1.13 Exercise of Authority. Producer shall not possess or exercise any
authority on behalf of Altius other than that expressly conferred by
this Agreement.
1.14 Non-Discrimination. Producer agrees to render the services contemplated
herein without regard to race, sex, religion, creed, color, national
origin or ancestry of any of Altius" potential or actual members.
1.15 Information Session. Producer will attend, at Producer's sole expense,
at least one Altius sponsored producer information session each
calendar year to be held in the county in which Producer resides.
1.16 Product Sales Limitation. Producer may sell only those products
specifically authorized and designated on Exhibit 2 hereto. Producer is
not authorized to solicit any other Altius products under this
Agreement.
1.17 Delegation Restriction. Producer shall not delegate any agents to
solicit applications for the Altius Plan(s) or to service Altius Plan
members without the prior express written consent of Altius.
1.18 Privacy clause - Non-disclosure of Nonpublic Personnel Financial and/or
Health Information. Except as otherwise provided in this Agreement, the
parties (and their respective officers, directors, employees, agents,
successors and assigns) shall hold any and all nonpublic personal
financial and or health information in the strictest confidence as a
fiduciary, and shall not, voluntarily or involuntarily, use, sell,
transfer, publish, disclose, display or otherwise make available to
others any portion of nonpublic personal financial and or health
information without the express written consent from Altius Health
Plans.
1.19 Refund of Commissions. If this Agreement is terminated, per the
provisions of the Agreement, then the Producer shall promptly refund
any improperly paid commissions to Altius. The Producer shall be
responsible for any collection, legal, or attorney's fees or expense
incurred by Altius to collect any improperly paid commissions.

Questions to answer ->
**A.** Render this sentence from the agreement excerpt above in Spanish: "Producer may sell only those products specifically authorized and designated on Exhibit 2 hereto."
**B.** Reproduce word for word the part of the agreement excerpt that opens with the words containing "1.13 Exercise of" and closes with "which Producer resides.".
**C.** Please write the next portion of the agreement excerpt, starting right after its final sentence.

(Keypoint text descriptions)
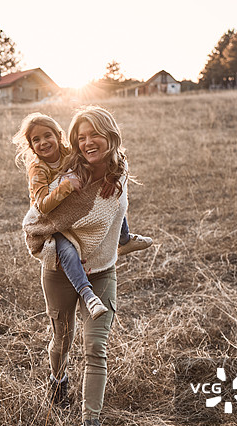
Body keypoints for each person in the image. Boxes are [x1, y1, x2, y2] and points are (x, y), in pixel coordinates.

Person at [22, 106, 133, 426]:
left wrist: (113, 242)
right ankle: (57, 380)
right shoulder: (70, 174)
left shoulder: (120, 171)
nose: (87, 143)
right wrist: (69, 242)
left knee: (95, 348)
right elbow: (38, 216)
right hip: (61, 268)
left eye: (93, 135)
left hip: (102, 271)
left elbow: (116, 214)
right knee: (62, 339)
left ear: (110, 135)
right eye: (81, 137)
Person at [13, 112, 152, 323]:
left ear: (59, 136)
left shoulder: (70, 152)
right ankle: (88, 295)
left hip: (74, 209)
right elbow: (42, 206)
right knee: (66, 247)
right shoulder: (38, 169)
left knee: (110, 201)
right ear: (31, 147)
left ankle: (125, 239)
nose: (43, 142)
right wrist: (66, 186)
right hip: (52, 221)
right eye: (36, 140)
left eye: (47, 135)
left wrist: (111, 175)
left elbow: (108, 157)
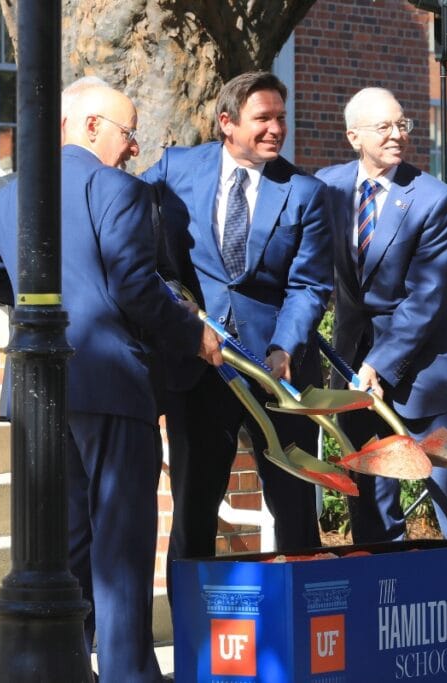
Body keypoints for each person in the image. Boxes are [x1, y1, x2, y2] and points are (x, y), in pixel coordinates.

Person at [0, 77, 221, 683]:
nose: (133, 148)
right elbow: (136, 288)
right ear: (91, 125)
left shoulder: (11, 193)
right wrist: (192, 331)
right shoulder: (117, 190)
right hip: (113, 389)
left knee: (62, 544)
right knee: (119, 549)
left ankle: (68, 665)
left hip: (37, 396)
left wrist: (35, 301)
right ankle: (128, 675)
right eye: (128, 133)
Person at [142, 71, 333, 562]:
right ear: (226, 122)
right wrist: (173, 302)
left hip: (278, 376)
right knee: (193, 509)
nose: (276, 129)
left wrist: (285, 347)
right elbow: (127, 222)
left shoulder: (304, 192)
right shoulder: (176, 169)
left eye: (281, 119)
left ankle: (304, 623)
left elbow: (309, 284)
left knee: (294, 512)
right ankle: (193, 631)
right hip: (201, 371)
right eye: (263, 119)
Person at [316, 87, 447, 544]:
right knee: (371, 506)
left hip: (426, 379)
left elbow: (426, 298)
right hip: (355, 374)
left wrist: (378, 363)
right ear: (353, 136)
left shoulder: (434, 200)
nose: (397, 135)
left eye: (403, 125)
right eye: (384, 127)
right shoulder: (327, 188)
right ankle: (383, 601)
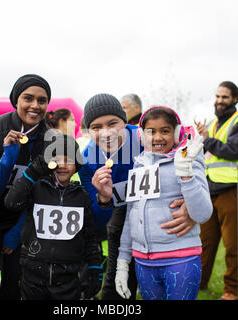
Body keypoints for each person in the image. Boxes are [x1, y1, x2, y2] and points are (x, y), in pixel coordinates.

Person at [78, 93, 195, 300]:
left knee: (167, 280)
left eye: (112, 123)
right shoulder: (87, 160)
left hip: (163, 218)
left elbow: (188, 154)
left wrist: (190, 201)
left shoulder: (146, 137)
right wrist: (103, 199)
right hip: (121, 217)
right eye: (96, 127)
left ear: (125, 121)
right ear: (88, 130)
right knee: (116, 281)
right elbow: (97, 219)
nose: (106, 133)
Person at [0, 74, 51, 300]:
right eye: (28, 98)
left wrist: (16, 233)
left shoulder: (49, 139)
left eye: (41, 100)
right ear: (16, 100)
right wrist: (8, 157)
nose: (35, 105)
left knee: (15, 282)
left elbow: (41, 195)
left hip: (19, 218)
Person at [115, 106, 212, 300]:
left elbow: (203, 214)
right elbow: (131, 215)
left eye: (165, 131)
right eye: (151, 131)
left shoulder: (189, 160)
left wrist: (186, 174)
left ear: (176, 133)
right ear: (142, 135)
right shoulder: (139, 163)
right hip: (144, 262)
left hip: (181, 258)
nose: (157, 137)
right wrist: (123, 262)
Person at [4, 133, 103, 300]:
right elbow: (11, 202)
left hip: (68, 280)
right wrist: (34, 170)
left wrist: (94, 267)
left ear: (77, 163)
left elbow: (89, 236)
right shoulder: (36, 189)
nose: (62, 165)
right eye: (56, 159)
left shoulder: (82, 197)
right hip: (33, 276)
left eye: (68, 159)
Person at [195, 81, 238, 300]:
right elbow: (204, 152)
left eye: (225, 97)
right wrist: (199, 140)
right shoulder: (210, 124)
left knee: (233, 245)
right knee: (204, 243)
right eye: (218, 96)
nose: (220, 101)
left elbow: (234, 151)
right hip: (209, 190)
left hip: (233, 189)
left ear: (235, 98)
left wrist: (206, 139)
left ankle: (233, 290)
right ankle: (199, 282)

Responses for each task ->
**A.** El Productor puede vender únicamente aquellos productos específicamente autorizados y designados en el Anexo 2 del presente.

**B.**
1.13 Exercise of Authority. Producer shall not possess or exercise any
authority on behalf of Altius other than that expressly conferred by
this Agreement.
1.14 Non-Discrimination. Producer agrees to render the services contemplated
herein without regard to race, sex, religion, creed, color, national
origin or ancestry of any of Altius" potential or actual members.
1.15 Information Session. Producer will attend, at Producer's sole expense,
at least one Altius sponsored producer information session each
calendar year to be held in the county in which Producer resides.

**C.**
(Initials)
4
ARTICLE II. OBLIGATIONS OF ALTIUS
2.1 Commissions. Altius will pay Producer first year and renewal
commissions on an Altius enrollment resulting from applications for the
Altius Plan(s) that are obtained by Producer and accepted by Altius.
Such commissions shall be based on the commission schedule(s) attached
to this Agreement as Exhibit 3 and incorporated herein and shall be
paid on membership premiums actually received by Altius for the
enrollments produced by Producer. Payment shall be as set forth in this
paragraph. Notwithstanding any other provision of this Agreement,
Altius may modify or replace its commission schedule(s) on thirty (30)
days prior written notice to Producer, and such modified or replacement
schedule(s) shall apply to all enrollments effective following the
effective date of such modification or replacement.
2.2 Renewal Commissions. Renewal commissions shall be payable to Producer
by Altius, as provided under Section 2.3 hereof (i) as long as Altius
retains the enrollment produced by Producer (such retention being at
Altius' option); and (ii) as long as Altius has a valid broker of
record letter naming Producer as the representative of the employer
group, (iii) and so long as this Agreement is still in effect. In the
event the employer group notifies Altius that it intends to discontinue
or change its broker of record, Altius will cease its payment of
commission, with or without notice to the Producer, as of the last day
of the month in which Altius is notified by the employer group.
2.3 Payment of Commissions. Altius will pay Producer net compensation for
all Producer's business due within thirty (30) days following the end
of each calendar month based on membership premiums actually received,
earned and reconciled by Altius during the calendar month for Producer
generated business. If there is a return of membership premiums on
Producer generated business, for any reason, Altius will charge back to
Producer the amount of commission previously paid to Producer on the
amount of returned membership premiums.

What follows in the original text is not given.